2018-05-22 Thread Javier Sánchez Portero
I agree with the solution mentioned by Thorsten. The keys oneway=no +
[lanes=2] + division=no have much more sense to me than tagging lanes=1 +
oneway=no for this kind of highway (just the same width that a two lanes
way but without division).

A proper value could serve to indicate also that the division was present
once ago but actually are blured, as Martin suggested.

I would like a proposal for the division key and a clarification in they
key lanes wiki.

Cheers, Javier


El mar., 22 may. 2018 18:46,  escribió:

> Personally, I tend to tag roads that are wide enough for 2 lanes (two cars
> can pass each other without noticeably slowing down) and which are clearly
> meant to be two lane (one lane each direction) roads with:
>
> lanes=2
> divider=no
>
> Yes, I know that is in violation of the strict reading of the wiki, but I
> feel it makes sense, and as far as I can determine, tagging roads that are
> meant to have two lanes with lanes=2 even in the absence of such road
> markings seems to be pretty widespread practice. (The use of the divider
> tag isn't very widespread, but again, I feel it makes sense in this
> context.)

·····

#### Study questions
a) In the email on road lane tagging, whose solution does Javier say he agrees with?
b) Transcribe the records from the line containing "right ankle: (262, 728, 29)" through the end of the records, including both the first and the last line.
The email above and the records have nothing to do with each other.

(Data extracted from a collection)
·····

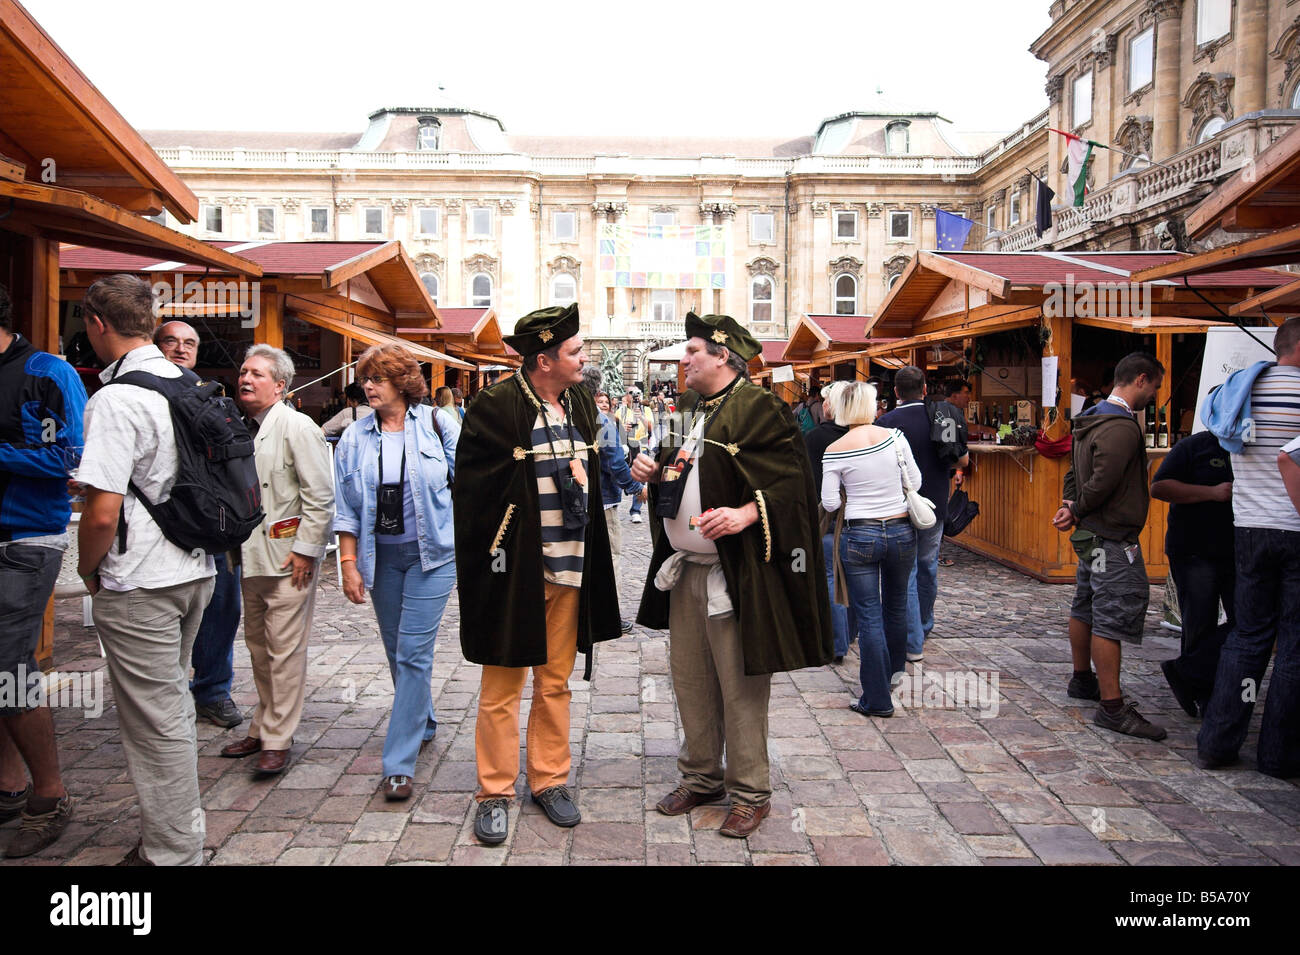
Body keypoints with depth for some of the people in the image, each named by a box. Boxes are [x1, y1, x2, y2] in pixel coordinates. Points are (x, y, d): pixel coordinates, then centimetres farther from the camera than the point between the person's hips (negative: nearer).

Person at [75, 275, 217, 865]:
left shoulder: (115, 400, -18)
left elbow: (102, 513, -23)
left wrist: (88, 571, -4)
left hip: (139, 585, -8)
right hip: (196, 571, 8)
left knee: (155, 721, 4)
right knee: (174, 705, 20)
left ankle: (171, 853, 17)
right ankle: (180, 834, 34)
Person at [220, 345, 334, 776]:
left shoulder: (296, 426, -12)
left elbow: (320, 496, -15)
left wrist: (305, 550, -16)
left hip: (288, 558, -8)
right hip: (251, 555, 8)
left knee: (284, 650, -4)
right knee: (258, 645, 16)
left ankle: (277, 740, 5)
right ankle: (262, 728, 29)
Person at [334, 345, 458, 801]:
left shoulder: (440, 424, -3)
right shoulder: (355, 438, 5)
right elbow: (346, 507, 6)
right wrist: (349, 563, 0)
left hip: (432, 552, -4)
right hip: (381, 556, 4)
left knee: (413, 652, -8)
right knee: (397, 651, 14)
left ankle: (399, 762, -2)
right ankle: (423, 724, 38)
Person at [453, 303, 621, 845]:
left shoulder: (580, 404, 8)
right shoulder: (496, 407, -12)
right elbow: (473, 490, -11)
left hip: (569, 570, 6)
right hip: (514, 571, -6)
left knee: (555, 683, 15)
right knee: (502, 688, 6)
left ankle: (549, 780, 29)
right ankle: (495, 793, 20)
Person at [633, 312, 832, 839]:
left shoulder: (759, 409, -12)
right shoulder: (692, 410, 15)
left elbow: (792, 479, -17)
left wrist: (746, 514, -30)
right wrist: (655, 469, 8)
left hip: (734, 574, -8)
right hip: (686, 571, 9)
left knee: (740, 686, 0)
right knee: (690, 679, 15)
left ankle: (750, 792, 17)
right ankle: (701, 777, 32)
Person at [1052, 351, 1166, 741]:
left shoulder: (1090, 420, 13)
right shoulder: (1122, 427, -20)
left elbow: (1075, 472, 17)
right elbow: (1102, 482, -25)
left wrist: (1072, 507, 4)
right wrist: (1076, 511, -10)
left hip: (1091, 535, 11)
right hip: (1113, 537, -11)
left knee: (1086, 607, 19)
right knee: (1114, 617, -8)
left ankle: (1082, 679, 34)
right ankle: (1111, 706, -5)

·····

#### Answers to the problems
a) Thorsten's.

b)
right ankle: (262, 728, 29)
Person at [334, 345, 458, 801]:
left shoulder: (440, 424, -3)
right shoulder: (355, 438, 5)
right elbow: (346, 507, 6)
right wrist: (349, 563, 0)
left hip: (432, 552, -4)
right hip: (381, 556, 4)
left knee: (413, 652, -8)
right knee: (397, 651, 14)
left ankle: (399, 762, -2)
right ankle: (423, 724, 38)
Person at [453, 303, 621, 845]:
left shoulder: (580, 404, 8)
right shoulder: (496, 407, -12)
right elbow: (473, 490, -11)
left hip: (569, 570, 6)
right hip: (514, 571, -6)
left knee: (555, 683, 15)
right knee: (502, 688, 6)
left ankle: (549, 780, 29)
right ankle: (495, 793, 20)
Person at [633, 312, 832, 839]:
left shoulder: (759, 409, -12)
right shoulder: (692, 410, 15)
left elbow: (792, 479, -17)
left wrist: (746, 514, -30)
right wrist: (655, 469, 8)
left hip: (734, 574, -8)
right hip: (686, 571, 9)
left knee: (740, 686, 0)
right knee: (690, 679, 15)
left ankle: (750, 792, 17)
right ankle: (701, 777, 32)
Person at [1052, 351, 1166, 741]:
left shoulder: (1090, 420, 13)
right shoulder: (1122, 427, -20)
left elbow: (1075, 472, 17)
right elbow: (1102, 482, -25)
left wrist: (1072, 507, 4)
right wrist: (1076, 511, -10)
left hip: (1091, 535, 11)
right hip: (1113, 537, -11)
left knee: (1086, 607, 19)
right knee: (1114, 617, -8)
left ankle: (1082, 679, 34)
right ankle: (1111, 706, -5)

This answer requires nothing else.